# PAGE
The Palestinian Ambassador to the United Nations is the leader of the Palestinian delegation to the United Nations. The position is more formally known as the "Permanent Observer Mission of the State of Palestine to the United Nations;" however, both the title of Ambassador and "Permanent Observer" is used.  The Permanent Observer, currently Riyad Mansour, is charged with representing the State of Palestine to the United Nations.

History
In November 1974, the PLO was recognized as competent on all matters concerning the question of Palestine by the UN General Assembly granting them observer status as a "non-state entity" at the UN. After the 1988 Declaration of Independence, the UN General Assembly officially "acknowledged" the proclamation and decided to use the designation "Palestine" instead of "Palestine Liberation Organization" in the UN.

On 29 November 2012, in a 138-9 vote (with 41 abstentions and 5 absences), the United Nations General Assembly passed resolution 67/19, upgrading the status of Palestinian delegation within the United Nations system from an "observer entity" to a "non-member observer state", which was described as recognition of the PLO's sovereignty.

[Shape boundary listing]

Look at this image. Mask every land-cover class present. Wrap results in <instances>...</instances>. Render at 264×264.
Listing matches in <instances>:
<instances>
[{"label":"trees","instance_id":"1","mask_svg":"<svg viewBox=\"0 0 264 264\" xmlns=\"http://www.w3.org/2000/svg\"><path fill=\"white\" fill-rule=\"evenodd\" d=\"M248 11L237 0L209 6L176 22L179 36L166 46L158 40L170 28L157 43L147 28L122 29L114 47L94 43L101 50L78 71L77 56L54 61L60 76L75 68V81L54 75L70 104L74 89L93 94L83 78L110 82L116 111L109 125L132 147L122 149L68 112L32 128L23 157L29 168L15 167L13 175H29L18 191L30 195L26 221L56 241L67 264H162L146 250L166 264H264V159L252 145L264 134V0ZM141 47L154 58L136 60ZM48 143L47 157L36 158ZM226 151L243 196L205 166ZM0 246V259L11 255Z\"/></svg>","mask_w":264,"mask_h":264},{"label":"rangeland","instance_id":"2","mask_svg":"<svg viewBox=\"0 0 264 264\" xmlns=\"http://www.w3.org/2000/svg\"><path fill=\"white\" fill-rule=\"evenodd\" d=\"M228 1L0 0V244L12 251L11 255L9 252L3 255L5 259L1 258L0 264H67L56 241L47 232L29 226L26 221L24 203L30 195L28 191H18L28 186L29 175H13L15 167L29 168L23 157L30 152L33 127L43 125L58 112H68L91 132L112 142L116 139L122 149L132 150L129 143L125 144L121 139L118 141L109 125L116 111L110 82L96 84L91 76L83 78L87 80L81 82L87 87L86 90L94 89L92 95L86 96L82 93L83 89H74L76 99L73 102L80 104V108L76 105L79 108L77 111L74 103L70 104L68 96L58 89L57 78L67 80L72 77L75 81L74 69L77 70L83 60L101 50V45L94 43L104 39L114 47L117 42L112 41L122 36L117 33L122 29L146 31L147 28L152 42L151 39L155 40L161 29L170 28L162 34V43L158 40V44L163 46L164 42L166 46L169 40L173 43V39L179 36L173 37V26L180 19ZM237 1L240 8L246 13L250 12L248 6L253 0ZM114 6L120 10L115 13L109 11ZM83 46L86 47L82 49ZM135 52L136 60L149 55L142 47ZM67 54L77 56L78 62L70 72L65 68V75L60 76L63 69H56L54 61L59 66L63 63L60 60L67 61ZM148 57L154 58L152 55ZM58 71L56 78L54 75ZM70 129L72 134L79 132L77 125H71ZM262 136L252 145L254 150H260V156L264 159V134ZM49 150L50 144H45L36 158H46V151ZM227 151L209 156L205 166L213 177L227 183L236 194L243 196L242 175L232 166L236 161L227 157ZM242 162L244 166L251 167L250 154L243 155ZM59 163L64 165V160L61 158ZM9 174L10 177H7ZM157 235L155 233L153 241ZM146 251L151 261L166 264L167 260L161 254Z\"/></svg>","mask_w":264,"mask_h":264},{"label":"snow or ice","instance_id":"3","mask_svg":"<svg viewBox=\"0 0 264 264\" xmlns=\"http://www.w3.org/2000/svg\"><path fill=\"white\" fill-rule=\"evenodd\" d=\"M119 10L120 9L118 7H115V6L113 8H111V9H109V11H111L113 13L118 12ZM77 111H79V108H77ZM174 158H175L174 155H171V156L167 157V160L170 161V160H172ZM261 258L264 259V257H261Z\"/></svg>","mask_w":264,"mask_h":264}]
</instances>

# YOUR GOAL
In the text about the Palestinian delegation to the United Nations, what was the vote count when the General Assembly passed resolution 67/19? The listing is separate material and has no connection to the text about the Palestinian delegation to the United Nations.

# COMPLETED EXERCISE
The resolution passed 138 to 9, with 41 abstentions and 5 absences.